I understand and agree with the point about subscriptions leading to an
incentive to keep users on the app. But this is also true for ads supported
ones. Dating apps have conflicting goals with user goals. That's why Tinder
grosses so much money - because it's a mostly hookup app where quantity
matters. So people keep coming back to the app and Tinder keeps making more
money.

I do think if the data for the vulnerable groups falls in the wrong hands, it
can destroy people's lives. Imagine an international student from Iran
visiting US and having a profile on Grindr. If this info somehow gets leaked
back home, his life is in danger next time they visit back home. This also has
higher chances of being used as blackmail material by someone else.

This is one of the cases which the 2 Nigerian brothers have against Jussie
Smollett's lawyers - the lawyers had made a claim that the brothers were
attracted to Jussie.
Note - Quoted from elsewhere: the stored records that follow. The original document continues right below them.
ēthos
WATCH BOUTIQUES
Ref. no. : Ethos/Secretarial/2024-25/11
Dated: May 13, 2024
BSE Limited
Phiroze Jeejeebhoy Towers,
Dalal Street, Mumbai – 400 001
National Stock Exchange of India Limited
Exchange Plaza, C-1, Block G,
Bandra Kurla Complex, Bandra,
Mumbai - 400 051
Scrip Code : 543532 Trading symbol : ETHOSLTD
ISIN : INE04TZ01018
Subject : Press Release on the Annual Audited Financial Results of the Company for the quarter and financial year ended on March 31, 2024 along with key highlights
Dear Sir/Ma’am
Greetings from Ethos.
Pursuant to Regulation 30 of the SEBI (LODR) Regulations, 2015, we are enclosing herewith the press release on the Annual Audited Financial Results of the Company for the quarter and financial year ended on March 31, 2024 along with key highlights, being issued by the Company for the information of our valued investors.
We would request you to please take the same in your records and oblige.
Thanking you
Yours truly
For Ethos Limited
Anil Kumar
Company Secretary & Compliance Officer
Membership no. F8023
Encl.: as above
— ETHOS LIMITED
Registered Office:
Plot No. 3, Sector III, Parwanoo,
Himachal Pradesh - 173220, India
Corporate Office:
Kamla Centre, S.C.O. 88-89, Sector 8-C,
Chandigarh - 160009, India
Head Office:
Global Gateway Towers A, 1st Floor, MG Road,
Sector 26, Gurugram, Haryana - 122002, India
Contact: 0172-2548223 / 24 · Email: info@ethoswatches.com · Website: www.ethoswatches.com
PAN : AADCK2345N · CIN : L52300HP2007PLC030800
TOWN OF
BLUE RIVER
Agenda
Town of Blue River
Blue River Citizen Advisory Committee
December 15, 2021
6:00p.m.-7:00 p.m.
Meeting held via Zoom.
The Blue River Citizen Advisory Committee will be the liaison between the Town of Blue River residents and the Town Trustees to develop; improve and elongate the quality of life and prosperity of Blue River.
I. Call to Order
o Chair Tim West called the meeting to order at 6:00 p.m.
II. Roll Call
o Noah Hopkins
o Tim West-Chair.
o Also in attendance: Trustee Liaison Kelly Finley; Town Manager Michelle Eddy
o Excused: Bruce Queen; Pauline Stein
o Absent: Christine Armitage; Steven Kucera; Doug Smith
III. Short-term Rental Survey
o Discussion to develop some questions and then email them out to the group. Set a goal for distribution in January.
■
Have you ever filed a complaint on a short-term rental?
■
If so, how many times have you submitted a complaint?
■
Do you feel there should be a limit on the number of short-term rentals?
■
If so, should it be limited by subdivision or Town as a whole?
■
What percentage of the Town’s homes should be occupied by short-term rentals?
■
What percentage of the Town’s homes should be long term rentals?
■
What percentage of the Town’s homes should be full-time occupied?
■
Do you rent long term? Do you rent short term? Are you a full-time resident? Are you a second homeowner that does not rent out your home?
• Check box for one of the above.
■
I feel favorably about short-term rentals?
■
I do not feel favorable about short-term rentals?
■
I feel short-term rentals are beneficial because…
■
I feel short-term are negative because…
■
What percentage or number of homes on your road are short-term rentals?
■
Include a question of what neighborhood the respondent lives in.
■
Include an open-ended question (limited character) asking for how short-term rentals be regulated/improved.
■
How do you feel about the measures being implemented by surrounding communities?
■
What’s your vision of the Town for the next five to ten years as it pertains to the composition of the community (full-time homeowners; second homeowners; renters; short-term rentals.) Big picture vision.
The brothers make the claim it's not true and that also
puts their life in risk when they visit back home.

------
maxwellito
Sadly this is not new. Back in the days (at least in 2013) I played with
wireshark to find out what dating apps were sharing with advertising platform
to generate banners. There was the following data:

\- OS platform with version

\- Prefered language

\- Career network

\- Current connection (3g/Wifi).

\- Exact position (altitude/latitude/longitude)

\- Sexual orientation

\- Twitter ID and Facebook ID (as long as the app can have access to it).

But all of this over HTTP, not HTTPS!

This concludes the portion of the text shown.